Stored dataset items
■ ■ ■

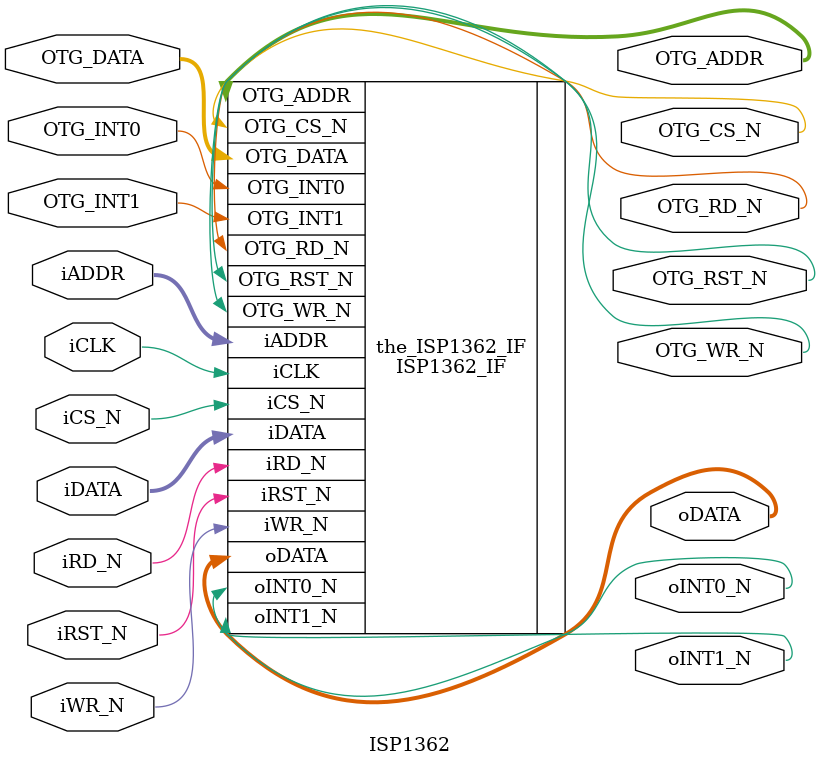
<source format=v>

`timescale 1ns / 1ps
// synthesis translate_on

// turn off superfluous verilog processor warnings 
// altera message_level Level1 
// altera message_off 10034 10035 10036 10037 10230 10240 10030 

module ISP1362 (
                 // inputs:
                  OTG_INT0,
                  OTG_INT1,
                  iADDR,
                  iCLK,
                  iCS_N,
                  iDATA,
                  iRD_N,
                  iRST_N,
                  iWR_N,

                 // outputs:
                  OTG_ADDR,
                  OTG_CS_N,
                  OTG_DATA,
                  OTG_RD_N,
                  OTG_RST_N,
                  OTG_WR_N,
                  oDATA,
                  oINT0_N,
                  oINT1_N
               )
;

  output  [  1: 0] OTG_ADDR;
  output           OTG_CS_N;
  inout   [ 15: 0] OTG_DATA;
  output           OTG_RD_N;
  output           OTG_RST_N;
  output           OTG_WR_N;
  output  [ 15: 0] oDATA;
  output           oINT0_N;
  output           oINT1_N;
  input            OTG_INT0;
  input            OTG_INT1;
  input   [  1: 0] iADDR;
  input            iCLK;
  input            iCS_N;
  input   [ 15: 0] iDATA;
  input            iRD_N;
  input            iRST_N;
  input            iWR_N;

  wire    [  1: 0] OTG_ADDR;
  wire             OTG_CS_N;
  wire    [ 15: 0] OTG_DATA;
  wire             OTG_RD_N;
  wire             OTG_RST_N;
  wire             OTG_WR_N;
  wire    [ 15: 0] oDATA;
  wire             oINT0_N;
  wire             oINT1_N;
  ISP1362_IF the_ISP1362_IF
    (
      .OTG_ADDR  (OTG_ADDR),
      .OTG_CS_N  (OTG_CS_N),
      .OTG_DATA  (OTG_DATA),
      .OTG_INT0  (OTG_INT0),
      .OTG_INT1  (OTG_INT1),
      .OTG_RD_N  (OTG_RD_N),
      .OTG_RST_N (OTG_RST_N),
      .OTG_WR_N  (OTG_WR_N),
      .iADDR     (iADDR),
      .iCLK      (iCLK),
      .iCS_N     (iCS_N),
      .iDATA     (iDATA),
      .iRD_N     (iRD_N),
      .iRST_N    (iRST_N),
      .iWR_N     (iWR_N),
      .oDATA     (oDATA),
      .oINT0_N   (oINT0_N),
      .oINT1_N   (oINT1_N)
    );


endmodule


</source>
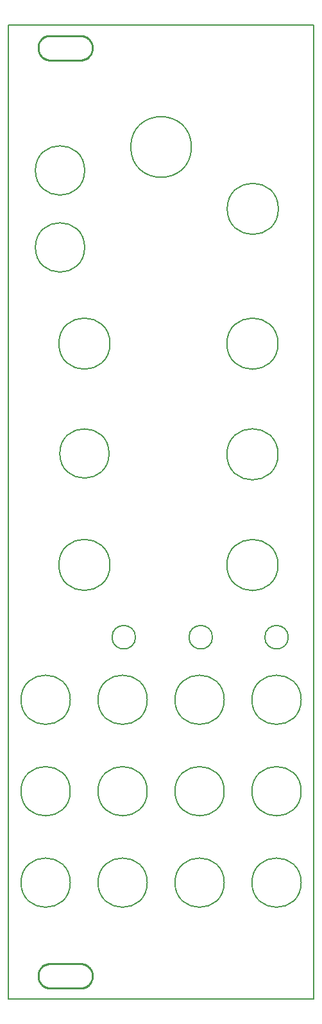
<source format=gbr>
%TF.GenerationSoftware,KiCad,Pcbnew,8.0.5*%
%TF.CreationDate,2025-08-28T15:22:09-04:00*%
%TF.ProjectId,ugrids-panel,75677269-6473-42d7-9061-6e656c2e6b69,rev?*%
%TF.SameCoordinates,Original*%
%TF.FileFunction,Profile,NP*%
%FSLAX46Y46*%
G04 Gerber Fmt 4.6, Leading zero omitted, Abs format (unit mm)*
G04 Created by KiCad (PCBNEW 8.0.5) date 2025-08-28 15:22:09*
%MOMM*%
%LPD*%
G01*
G04 APERTURE LIST*
%TA.AperFunction,Profile*%
%ADD10C,0.249766*%
%TD*%
%TA.AperFunction,Profile*%
%ADD11C,0.200000*%
%TD*%
G04 APERTURE END LIST*
D10*
X63792917Y-34430000D02*
X63835077Y-34439192D01*
X63882893Y-34451049D01*
X63935776Y-34465931D01*
X63993136Y-34484199D01*
X64054383Y-34506214D01*
X64118927Y-34532337D01*
X64186179Y-34562929D01*
X64255548Y-34598350D01*
X64326446Y-34638962D01*
X64398283Y-34685126D01*
X64434369Y-34710402D01*
X64470468Y-34737202D01*
X64506508Y-34765570D01*
X64542413Y-34795551D01*
X64578110Y-34827191D01*
X64613526Y-34860535D01*
X64648588Y-34895627D01*
X64683220Y-34932513D01*
X64754562Y-35016401D01*
X64817465Y-35101306D01*
X64872460Y-35186557D01*
X64920080Y-35271478D01*
X64960855Y-35355395D01*
X64995318Y-35437635D01*
X65024000Y-35517522D01*
X65047434Y-35594385D01*
X65066151Y-35667547D01*
X65080683Y-35736335D01*
X65091562Y-35800075D01*
X65099319Y-35858093D01*
X65107597Y-35954267D01*
X65109770Y-36019464D01*
X65108060Y-36085474D01*
X65105504Y-36127696D01*
X65101269Y-36175429D01*
X65094950Y-36228199D01*
X65086139Y-36285529D01*
X65074430Y-36346944D01*
X65059415Y-36411968D01*
X65040687Y-36480127D01*
X65017839Y-36550945D01*
X64990465Y-36623946D01*
X64958156Y-36698656D01*
X64920507Y-36774598D01*
X64899552Y-36812883D01*
X64877109Y-36851298D01*
X64853128Y-36889784D01*
X64827557Y-36928280D01*
X64800345Y-36966728D01*
X64771442Y-37005068D01*
X64735559Y-37049547D01*
X64698889Y-37091802D01*
X64661536Y-37131891D01*
X64623603Y-37169871D01*
X64546405Y-37239730D01*
X64468119Y-37301834D01*
X64389564Y-37356640D01*
X64311564Y-37404602D01*
X64234938Y-37446176D01*
X64160509Y-37481816D01*
X64089098Y-37511978D01*
X64021527Y-37537118D01*
X63958617Y-37557691D01*
X63901191Y-37574152D01*
X63806072Y-37596558D01*
X63742742Y-37607980D01*
X59274121Y-37607980D01*
X59214190Y-37597915D01*
X59172554Y-37589341D01*
X59124143Y-37577818D01*
X59069711Y-37562905D01*
X59010012Y-37544163D01*
X58945799Y-37521150D01*
X58877828Y-37493426D01*
X58806851Y-37460551D01*
X58733622Y-37422084D01*
X58658897Y-37377584D01*
X58621208Y-37352935D01*
X58583427Y-37326612D01*
X58545649Y-37298560D01*
X58507968Y-37268726D01*
X58470478Y-37237052D01*
X58433274Y-37203485D01*
X58396449Y-37167970D01*
X58360097Y-37130450D01*
X58324314Y-37090872D01*
X58289193Y-37049180D01*
X58226458Y-36966407D01*
X58171660Y-36883174D01*
X58124274Y-36800081D01*
X58083768Y-36717729D01*
X58049616Y-36636717D01*
X58021288Y-36557646D01*
X57998256Y-36481115D01*
X57979991Y-36407725D01*
X57965965Y-36338075D01*
X57955648Y-36272766D01*
X57948513Y-36212397D01*
X57944031Y-36157569D01*
X57940912Y-36066935D01*
X57942060Y-36005664D01*
X57939692Y-35947843D01*
X57939532Y-35906619D01*
X57940851Y-35858075D01*
X57944244Y-35802878D01*
X57950308Y-35741695D01*
X57959640Y-35675192D01*
X57972836Y-35604037D01*
X57990493Y-35528896D01*
X58013208Y-35450436D01*
X58041577Y-35369325D01*
X58058067Y-35327983D01*
X58076196Y-35286229D01*
X58096036Y-35244144D01*
X58117662Y-35201814D01*
X58141149Y-35159321D01*
X58166572Y-35116748D01*
X58194004Y-35074179D01*
X58223522Y-35031698D01*
X58255198Y-34989387D01*
X58289108Y-34947330D01*
X58324724Y-34906336D01*
X58360989Y-34867515D01*
X58397808Y-34830807D01*
X58435085Y-34796153D01*
X58510627Y-34732769D01*
X58586844Y-34676887D01*
X58662968Y-34628030D01*
X58738230Y-34585723D01*
X58811860Y-34549489D01*
X58883087Y-34518854D01*
X58951144Y-34493340D01*
X59015261Y-34472471D01*
X59074667Y-34455772D01*
X59128594Y-34442767D01*
X59216933Y-34425934D01*
X59274121Y-34418164D01*
X63727926Y-34418164D01*
X63792917Y-34430000D01*
X63792917Y-156900478D02*
X63835077Y-156909670D01*
X63882893Y-156921527D01*
X63935776Y-156936409D01*
X63993136Y-156954677D01*
X64054383Y-156976692D01*
X64118927Y-157002815D01*
X64186179Y-157033407D01*
X64255548Y-157068828D01*
X64326446Y-157109440D01*
X64398283Y-157155604D01*
X64434369Y-157180880D01*
X64470468Y-157207680D01*
X64506508Y-157236048D01*
X64542413Y-157266029D01*
X64578110Y-157297669D01*
X64613526Y-157331013D01*
X64648588Y-157366105D01*
X64683220Y-157402991D01*
X64754562Y-157486879D01*
X64817465Y-157571784D01*
X64872460Y-157657035D01*
X64920080Y-157741956D01*
X64960855Y-157825873D01*
X64995318Y-157908113D01*
X65024000Y-157988000D01*
X65047434Y-158064863D01*
X65066151Y-158138025D01*
X65080683Y-158206813D01*
X65091562Y-158270553D01*
X65099319Y-158328571D01*
X65107597Y-158424745D01*
X65109770Y-158489942D01*
X65108060Y-158555952D01*
X65105504Y-158598174D01*
X65101269Y-158645907D01*
X65094950Y-158698677D01*
X65086139Y-158756007D01*
X65074430Y-158817422D01*
X65059415Y-158882446D01*
X65040687Y-158950605D01*
X65017839Y-159021423D01*
X64990465Y-159094424D01*
X64958156Y-159169134D01*
X64920507Y-159245076D01*
X64899552Y-159283361D01*
X64877109Y-159321776D01*
X64853128Y-159360262D01*
X64827557Y-159398758D01*
X64800345Y-159437206D01*
X64771442Y-159475546D01*
X64735559Y-159520025D01*
X64698889Y-159562280D01*
X64661536Y-159602369D01*
X64623603Y-159640349D01*
X64546405Y-159710208D01*
X64468119Y-159772312D01*
X64389564Y-159827118D01*
X64311564Y-159875080D01*
X64234938Y-159916654D01*
X64160509Y-159952294D01*
X64089098Y-159982456D01*
X64021527Y-160007596D01*
X63958617Y-160028169D01*
X63901191Y-160044630D01*
X63806072Y-160067036D01*
X63742742Y-160078458D01*
X59274121Y-160078458D01*
X59214190Y-160068393D01*
X59172554Y-160059819D01*
X59124143Y-160048296D01*
X59069711Y-160033383D01*
X59010012Y-160014641D01*
X58945799Y-159991628D01*
X58877828Y-159963904D01*
X58806851Y-159931029D01*
X58733622Y-159892562D01*
X58658897Y-159848062D01*
X58621208Y-159823413D01*
X58583427Y-159797090D01*
X58545649Y-159769038D01*
X58507968Y-159739204D01*
X58470478Y-159707530D01*
X58433274Y-159673963D01*
X58396449Y-159638448D01*
X58360097Y-159600928D01*
X58324314Y-159561350D01*
X58289193Y-159519658D01*
X58226458Y-159436885D01*
X58171660Y-159353652D01*
X58124274Y-159270559D01*
X58083768Y-159188207D01*
X58049616Y-159107195D01*
X58021288Y-159028124D01*
X57998256Y-158951593D01*
X57979991Y-158878203D01*
X57965965Y-158808553D01*
X57955648Y-158743244D01*
X57948513Y-158682875D01*
X57944031Y-158628047D01*
X57940912Y-158537413D01*
X57942060Y-158476142D01*
X57939692Y-158418321D01*
X57939532Y-158377097D01*
X57940851Y-158328553D01*
X57944244Y-158273356D01*
X57950308Y-158212173D01*
X57959640Y-158145670D01*
X57972836Y-158074515D01*
X57990493Y-157999374D01*
X58013208Y-157920914D01*
X58041577Y-157839803D01*
X58058067Y-157798461D01*
X58076196Y-157756707D01*
X58096036Y-157714622D01*
X58117662Y-157672292D01*
X58141149Y-157629799D01*
X58166572Y-157587226D01*
X58194004Y-157544657D01*
X58223522Y-157502176D01*
X58255198Y-157459865D01*
X58289108Y-157417808D01*
X58324724Y-157376814D01*
X58360989Y-157337993D01*
X58397808Y-157301285D01*
X58435085Y-157266631D01*
X58510627Y-157203247D01*
X58586844Y-157147365D01*
X58662968Y-157098508D01*
X58738230Y-157056201D01*
X58811860Y-157019967D01*
X58883087Y-156989332D01*
X58951144Y-156963818D01*
X59015261Y-156942949D01*
X59074667Y-156926250D01*
X59128594Y-156913245D01*
X59216933Y-156896412D01*
X59274121Y-156888642D01*
X63727926Y-156888642D01*
X63792917Y-156900478D01*
D11*
X64066600Y-62342400D02*
G75*
G02*
X57566600Y-62342400I-3250000J0D01*
G01*
X57566600Y-62342400D02*
G75*
G02*
X64066600Y-62342400I3250000J0D01*
G01*
X64066600Y-52182400D02*
G75*
G02*
X57566600Y-52182400I-3250000J0D01*
G01*
X57566600Y-52182400D02*
G75*
G02*
X64066600Y-52182400I3250000J0D01*
G01*
X92646600Y-146162400D02*
G75*
G02*
X86146600Y-146162400I-3250000J0D01*
G01*
X86146600Y-146162400D02*
G75*
G02*
X92646600Y-146162400I3250000J0D01*
G01*
X82486600Y-146162400D02*
G75*
G02*
X75986600Y-146162400I-3250000J0D01*
G01*
X75986600Y-146162400D02*
G75*
G02*
X82486600Y-146162400I3250000J0D01*
G01*
X72326600Y-146162400D02*
G75*
G02*
X65826600Y-146162400I-3250000J0D01*
G01*
X65826600Y-146162400D02*
G75*
G02*
X72326600Y-146162400I3250000J0D01*
G01*
X62166600Y-146162400D02*
G75*
G02*
X55666600Y-146162400I-3250000J0D01*
G01*
X55666600Y-146162400D02*
G75*
G02*
X62166600Y-146162400I3250000J0D01*
G01*
X92646600Y-134102400D02*
G75*
G02*
X86146600Y-134102400I-3250000J0D01*
G01*
X86146600Y-134102400D02*
G75*
G02*
X92646600Y-134102400I3250000J0D01*
G01*
X82486600Y-134102400D02*
G75*
G02*
X75986600Y-134102400I-3250000J0D01*
G01*
X75986600Y-134102400D02*
G75*
G02*
X82486600Y-134102400I3250000J0D01*
G01*
X72326600Y-134102400D02*
G75*
G02*
X65826600Y-134102400I-3250000J0D01*
G01*
X65826600Y-134102400D02*
G75*
G02*
X72326600Y-134102400I3250000J0D01*
G01*
X62166600Y-134102400D02*
G75*
G02*
X55666600Y-134102400I-3250000J0D01*
G01*
X55666600Y-134102400D02*
G75*
G02*
X62166600Y-134102400I3250000J0D01*
G01*
X92646600Y-122032400D02*
G75*
G02*
X86146600Y-122032400I-3250000J0D01*
G01*
X86146600Y-122032400D02*
G75*
G02*
X92646600Y-122032400I3250000J0D01*
G01*
X82486600Y-122032400D02*
G75*
G02*
X75986600Y-122032400I-3250000J0D01*
G01*
X75986600Y-122032400D02*
G75*
G02*
X82486600Y-122032400I3250000J0D01*
G01*
X72326600Y-122032400D02*
G75*
G02*
X65826600Y-122032400I-3250000J0D01*
G01*
X65826600Y-122032400D02*
G75*
G02*
X72326600Y-122032400I3250000J0D01*
G01*
X62166600Y-122032400D02*
G75*
G02*
X55666600Y-122032400I-3250000J0D01*
G01*
X55666600Y-122032400D02*
G75*
G02*
X62166600Y-122032400I3250000J0D01*
G01*
X70776600Y-113777400D02*
G75*
G02*
X67676600Y-113777400I-1550000J0D01*
G01*
X67676600Y-113777400D02*
G75*
G02*
X70776600Y-113777400I1550000J0D01*
G01*
X80936600Y-113777400D02*
G75*
G02*
X77836600Y-113777400I-1550000J0D01*
G01*
X77836600Y-113777400D02*
G75*
G02*
X80936600Y-113777400I1550000J0D01*
G01*
X90946600Y-113777400D02*
G75*
G02*
X87846600Y-113777400I-1550000J0D01*
G01*
X87846600Y-113777400D02*
G75*
G02*
X90946600Y-113777400I1550000J0D01*
G01*
X67411600Y-75032400D02*
G75*
G02*
X60661600Y-75032400I-3375000J0D01*
G01*
X60661600Y-75032400D02*
G75*
G02*
X67411600Y-75032400I3375000J0D01*
G01*
X67286600Y-89532400D02*
G75*
G02*
X60786600Y-89532400I-3250000J0D01*
G01*
X60786600Y-89532400D02*
G75*
G02*
X67286600Y-89532400I3250000J0D01*
G01*
X67411600Y-104232400D02*
G75*
G02*
X60661600Y-104232400I-3375000J0D01*
G01*
X60661600Y-104232400D02*
G75*
G02*
X67411600Y-104232400I3375000J0D01*
G01*
X89591600Y-104252400D02*
G75*
G02*
X82841600Y-104252400I-3375000J0D01*
G01*
X82841600Y-104252400D02*
G75*
G02*
X89591600Y-104252400I3375000J0D01*
G01*
X89591600Y-89642400D02*
G75*
G02*
X82841600Y-89642400I-3375000J0D01*
G01*
X82841600Y-89642400D02*
G75*
G02*
X89591600Y-89642400I3375000J0D01*
G01*
X89591600Y-75042400D02*
G75*
G02*
X82841600Y-75042400I-3375000J0D01*
G01*
X82841600Y-75042400D02*
G75*
G02*
X89591600Y-75042400I3375000J0D01*
G01*
X89633600Y-57247400D02*
G75*
G02*
X82883600Y-57247400I-3375000J0D01*
G01*
X82883600Y-57247400D02*
G75*
G02*
X89633600Y-57247400I3375000J0D01*
G01*
X78153600Y-49087400D02*
G75*
G02*
X70153600Y-49087400I-4000000J0D01*
G01*
X70153600Y-49087400D02*
G75*
G02*
X78153600Y-49087400I4000000J0D01*
G01*
X54006600Y-33000400D02*
X94306600Y-33000400D01*
X54006600Y-161500400D02*
X54006600Y-33000400D01*
X94306600Y-161500400D02*
X54006600Y-161500400D01*
X94306600Y-33000400D02*
X94306600Y-161500400D01*
M02*

</source>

■ ■ ■

Task goal
From the entries above, work out the number of lines containing the string "LIST" and give that number by itself.

Answer box
2